You can check the release point of the clutch when stationary with the engine idling - slowly raise the clutch pedal from hard on the floor whilst slowly pushing the gear stick in and out of reverse. At some point engagement should become stiff and small movement around here should defeat the synchromesh and should have the dog teeth grinding gently - hold it there, then movement of the clutch pedal will stop and start the grinding allowing you to identify the precise disengagement point. This point should be well above the floor. If it's buried in the carpet pile or you can't find it your clutch isn't dispensing properly. If it's well above the floor and it's just that the lever is stiff to engage then it's more likely to be a linkage adjustment issue.


----------



## drone (Sep 24, 2014)

Sorry to resurrect this one, there is another issue that can possibly have an effect on the smoothness of the gear changes and that is the bottom gearbox mount.

- **Data supplied**:
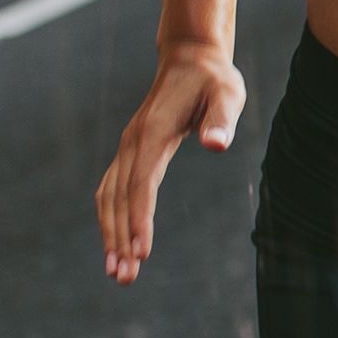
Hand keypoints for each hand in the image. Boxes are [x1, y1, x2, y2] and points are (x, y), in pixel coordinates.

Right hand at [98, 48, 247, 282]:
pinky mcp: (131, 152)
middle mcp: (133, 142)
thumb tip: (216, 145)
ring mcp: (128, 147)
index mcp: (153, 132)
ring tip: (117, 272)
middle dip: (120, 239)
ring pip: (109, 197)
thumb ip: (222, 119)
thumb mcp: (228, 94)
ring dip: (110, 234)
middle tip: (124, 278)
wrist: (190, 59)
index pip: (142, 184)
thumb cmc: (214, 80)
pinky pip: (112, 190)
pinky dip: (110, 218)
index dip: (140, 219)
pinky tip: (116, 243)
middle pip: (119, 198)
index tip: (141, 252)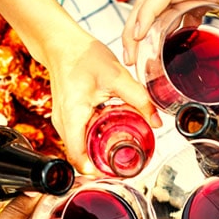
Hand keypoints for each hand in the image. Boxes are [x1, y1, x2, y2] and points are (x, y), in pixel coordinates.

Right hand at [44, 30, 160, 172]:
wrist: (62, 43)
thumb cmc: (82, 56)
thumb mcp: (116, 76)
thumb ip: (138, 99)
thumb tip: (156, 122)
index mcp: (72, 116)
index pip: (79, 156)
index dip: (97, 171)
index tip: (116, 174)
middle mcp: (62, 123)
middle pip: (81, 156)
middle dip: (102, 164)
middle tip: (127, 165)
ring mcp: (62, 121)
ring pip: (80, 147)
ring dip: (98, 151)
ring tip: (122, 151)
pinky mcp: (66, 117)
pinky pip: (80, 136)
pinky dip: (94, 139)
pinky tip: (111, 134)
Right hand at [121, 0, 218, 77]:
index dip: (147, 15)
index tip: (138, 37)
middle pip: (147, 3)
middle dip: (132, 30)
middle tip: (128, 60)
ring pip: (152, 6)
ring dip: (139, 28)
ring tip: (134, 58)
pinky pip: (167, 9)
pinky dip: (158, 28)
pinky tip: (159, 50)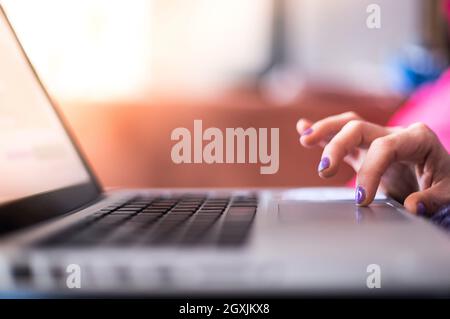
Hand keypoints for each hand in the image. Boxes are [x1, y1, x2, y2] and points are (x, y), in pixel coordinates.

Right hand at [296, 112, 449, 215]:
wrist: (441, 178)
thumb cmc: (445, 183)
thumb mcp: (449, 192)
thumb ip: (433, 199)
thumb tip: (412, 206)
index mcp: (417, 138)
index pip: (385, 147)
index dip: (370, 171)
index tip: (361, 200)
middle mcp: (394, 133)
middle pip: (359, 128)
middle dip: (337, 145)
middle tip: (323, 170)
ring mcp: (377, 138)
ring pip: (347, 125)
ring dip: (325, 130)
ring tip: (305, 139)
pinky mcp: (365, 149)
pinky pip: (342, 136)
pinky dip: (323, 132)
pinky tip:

- **Using the information**:
1. According to the text on clutch engagement, where should the disengagement point sit relative to the floor?
2. Resume the text on clutch engagement, starting after its last sentence.
The items have no connection to the text on clutch engagement.

- **Expected outputs**:
1. Well above the floor.

2.
Any oil leaks will gravitate here and soften the rubber. OE bushes etc are reasonably priced and slicken up the change, mine was sloppy prior to my work but the renewal of the rubber mount has had a profound effect on both the slick and accuracy of the linkage.


----------



## TT Tom TT (Oct 9, 2015)

Jay-225 said:


> ollie2016uk said:
> 
> 
> > Your gears shouldn't feel like that at all. I'd take the car back and complain if I were you especially being charged £1200 for a £750 job!!
> ...


Disagree, special high torque withstanding clutch, flywheel, clutch plate and CSC for 525 and then 300 for fitting I got.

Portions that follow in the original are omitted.